Eleven days later, Palmer recounted the details. ‘Her mother was sitting at the end of the bed when Mrs Linnell said “I think she is gone.” Anny put her face close to Mary’s, but could hear no sound of breathing. Her eyes were open and fixed, but her face turned deadly pale . . . SHE WAS DEAD. Mrs Linnell closed her eyes. The last I saw of her dear grey eyes was in the afternoon, when I watched them. The lids closing a little over them made it seem like a mournful and clouded sunset. She had appeared for the most part unconscious for two or three days, but on the morning of the day she died Anny was going to bed, when she held up one trembling arm and then the other. Anny put her head down between them, when she held her tightly round the neck for about a minute, and seemed to be thus taking a last leave of her mother.
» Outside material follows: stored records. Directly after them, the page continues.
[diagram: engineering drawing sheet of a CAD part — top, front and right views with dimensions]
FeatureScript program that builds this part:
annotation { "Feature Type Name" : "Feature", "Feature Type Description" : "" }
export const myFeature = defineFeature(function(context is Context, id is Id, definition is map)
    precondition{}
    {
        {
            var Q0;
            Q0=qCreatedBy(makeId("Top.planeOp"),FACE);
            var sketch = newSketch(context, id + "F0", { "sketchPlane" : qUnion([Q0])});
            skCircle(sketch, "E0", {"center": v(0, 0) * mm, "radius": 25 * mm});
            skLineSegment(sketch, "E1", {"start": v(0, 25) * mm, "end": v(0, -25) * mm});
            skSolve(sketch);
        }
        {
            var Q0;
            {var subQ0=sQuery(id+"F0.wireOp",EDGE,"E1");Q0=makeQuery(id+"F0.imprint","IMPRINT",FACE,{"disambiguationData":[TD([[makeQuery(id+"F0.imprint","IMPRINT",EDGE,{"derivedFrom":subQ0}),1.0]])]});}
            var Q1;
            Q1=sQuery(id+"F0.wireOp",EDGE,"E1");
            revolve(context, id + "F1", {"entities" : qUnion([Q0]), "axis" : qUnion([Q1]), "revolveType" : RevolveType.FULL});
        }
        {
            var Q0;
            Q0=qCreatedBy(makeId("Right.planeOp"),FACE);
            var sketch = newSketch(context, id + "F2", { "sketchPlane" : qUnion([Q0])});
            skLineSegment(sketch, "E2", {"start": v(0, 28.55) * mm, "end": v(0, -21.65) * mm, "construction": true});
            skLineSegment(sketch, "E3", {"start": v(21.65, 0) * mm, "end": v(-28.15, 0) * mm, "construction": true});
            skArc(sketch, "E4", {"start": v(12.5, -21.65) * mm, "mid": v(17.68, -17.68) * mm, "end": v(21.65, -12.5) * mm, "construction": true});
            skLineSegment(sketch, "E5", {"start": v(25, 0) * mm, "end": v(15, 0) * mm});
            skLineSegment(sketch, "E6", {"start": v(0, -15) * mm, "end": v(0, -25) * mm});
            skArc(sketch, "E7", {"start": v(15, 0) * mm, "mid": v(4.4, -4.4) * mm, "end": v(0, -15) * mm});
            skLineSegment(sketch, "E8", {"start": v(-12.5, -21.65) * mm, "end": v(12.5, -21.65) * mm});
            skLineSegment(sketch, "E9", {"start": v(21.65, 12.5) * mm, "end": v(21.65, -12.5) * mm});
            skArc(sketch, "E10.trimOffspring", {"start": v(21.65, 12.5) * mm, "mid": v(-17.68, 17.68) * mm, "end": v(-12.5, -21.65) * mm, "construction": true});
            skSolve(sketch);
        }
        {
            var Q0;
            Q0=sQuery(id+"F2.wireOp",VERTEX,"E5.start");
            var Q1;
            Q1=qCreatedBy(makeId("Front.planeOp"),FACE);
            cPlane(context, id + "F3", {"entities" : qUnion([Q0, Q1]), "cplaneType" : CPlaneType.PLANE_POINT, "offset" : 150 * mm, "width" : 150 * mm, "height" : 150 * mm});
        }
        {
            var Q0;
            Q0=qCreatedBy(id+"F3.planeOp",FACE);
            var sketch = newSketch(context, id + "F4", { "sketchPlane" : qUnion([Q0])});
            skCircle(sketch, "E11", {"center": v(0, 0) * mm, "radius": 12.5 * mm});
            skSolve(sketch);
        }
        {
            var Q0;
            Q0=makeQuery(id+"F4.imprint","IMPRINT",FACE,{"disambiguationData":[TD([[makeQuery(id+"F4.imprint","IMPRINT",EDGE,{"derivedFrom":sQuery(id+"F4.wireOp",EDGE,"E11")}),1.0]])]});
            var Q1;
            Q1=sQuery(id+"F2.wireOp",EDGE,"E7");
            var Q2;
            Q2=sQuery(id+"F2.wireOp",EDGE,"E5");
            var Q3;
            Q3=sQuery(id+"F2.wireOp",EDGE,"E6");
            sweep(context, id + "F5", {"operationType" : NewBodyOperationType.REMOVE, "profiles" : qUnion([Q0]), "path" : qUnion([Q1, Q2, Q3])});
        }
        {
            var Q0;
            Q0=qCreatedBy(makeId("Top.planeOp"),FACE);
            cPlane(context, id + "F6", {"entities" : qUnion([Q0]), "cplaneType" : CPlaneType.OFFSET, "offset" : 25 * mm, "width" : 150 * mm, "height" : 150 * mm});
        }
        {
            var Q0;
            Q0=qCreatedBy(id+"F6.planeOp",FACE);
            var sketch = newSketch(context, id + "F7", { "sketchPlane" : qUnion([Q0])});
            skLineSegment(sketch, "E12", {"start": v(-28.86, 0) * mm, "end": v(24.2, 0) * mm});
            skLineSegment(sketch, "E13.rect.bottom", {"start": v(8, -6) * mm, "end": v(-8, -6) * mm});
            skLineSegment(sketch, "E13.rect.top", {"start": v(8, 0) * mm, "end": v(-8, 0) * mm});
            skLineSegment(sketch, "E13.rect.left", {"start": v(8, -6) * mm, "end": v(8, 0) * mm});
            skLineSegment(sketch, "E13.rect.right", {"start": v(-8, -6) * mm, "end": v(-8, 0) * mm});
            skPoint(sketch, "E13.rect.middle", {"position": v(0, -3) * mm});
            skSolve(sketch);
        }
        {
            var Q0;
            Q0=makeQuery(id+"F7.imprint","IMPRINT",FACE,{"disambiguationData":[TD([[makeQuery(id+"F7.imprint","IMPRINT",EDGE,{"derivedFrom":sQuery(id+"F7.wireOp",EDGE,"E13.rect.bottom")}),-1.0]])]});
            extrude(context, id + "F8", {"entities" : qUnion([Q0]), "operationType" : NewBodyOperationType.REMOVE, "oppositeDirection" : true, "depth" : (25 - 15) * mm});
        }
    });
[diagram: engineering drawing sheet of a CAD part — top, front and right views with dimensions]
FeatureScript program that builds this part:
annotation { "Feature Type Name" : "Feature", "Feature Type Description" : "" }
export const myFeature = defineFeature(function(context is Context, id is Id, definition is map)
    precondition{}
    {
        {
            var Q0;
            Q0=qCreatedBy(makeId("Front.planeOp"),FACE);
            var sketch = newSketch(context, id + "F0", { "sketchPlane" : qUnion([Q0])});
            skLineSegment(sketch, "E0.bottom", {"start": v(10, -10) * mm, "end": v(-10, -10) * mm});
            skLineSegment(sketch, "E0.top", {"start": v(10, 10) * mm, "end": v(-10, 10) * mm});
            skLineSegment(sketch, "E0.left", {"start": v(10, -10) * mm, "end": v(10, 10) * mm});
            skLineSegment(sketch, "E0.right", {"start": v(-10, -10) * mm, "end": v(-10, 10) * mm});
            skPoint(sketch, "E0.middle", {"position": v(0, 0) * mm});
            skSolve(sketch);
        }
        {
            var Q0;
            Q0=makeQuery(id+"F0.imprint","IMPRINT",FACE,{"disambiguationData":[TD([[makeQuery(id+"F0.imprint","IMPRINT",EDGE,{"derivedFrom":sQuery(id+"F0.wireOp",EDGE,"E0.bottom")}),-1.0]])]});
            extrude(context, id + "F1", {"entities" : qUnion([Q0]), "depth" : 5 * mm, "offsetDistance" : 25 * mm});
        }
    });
She had done so to me about two days before.’86

Palmer and his cousin Giles were there when Mary was buried in All Saints’ Cemetery, a peaceful private burial ground in Nunhead in the then still undeveloped outreaches of Camberwell, where mourners could wander among neoclassical monuments, along meandering paths overlooking leafy views. ‘It was not until some time after dear Mary’s death that we had any notion as to the cause of her illness,’ Hannah would much later write. ‘The doctors could not understand the seizure, and asked several times if we knew of her having swallowed anything. At the time the questions were asked we did not know – but afterwards dear More remembered having seen his dear Sister suck (when playing in the field adjoining the house) a poisonous weed which when the stalk is broke yields a fluid which looks exactly like milk.’87 It is possible that Mary had found a Euphorbia, the milky latex of which is an extreme irritant, blistering skin and burning the throat if even its fumes are inhaled. When ingested, it can lead to death, especially in a young child. Post-mortem examinations of victims have revealed severe inflammation, and sometimes even perforation, of the stomach wall.

Palmer felt completely defeated. As he bent over his paintings or sat through his teaching engagements, his eyes would blear over and his voice start to choke as memories of his golden-haired daughter drifted through his head.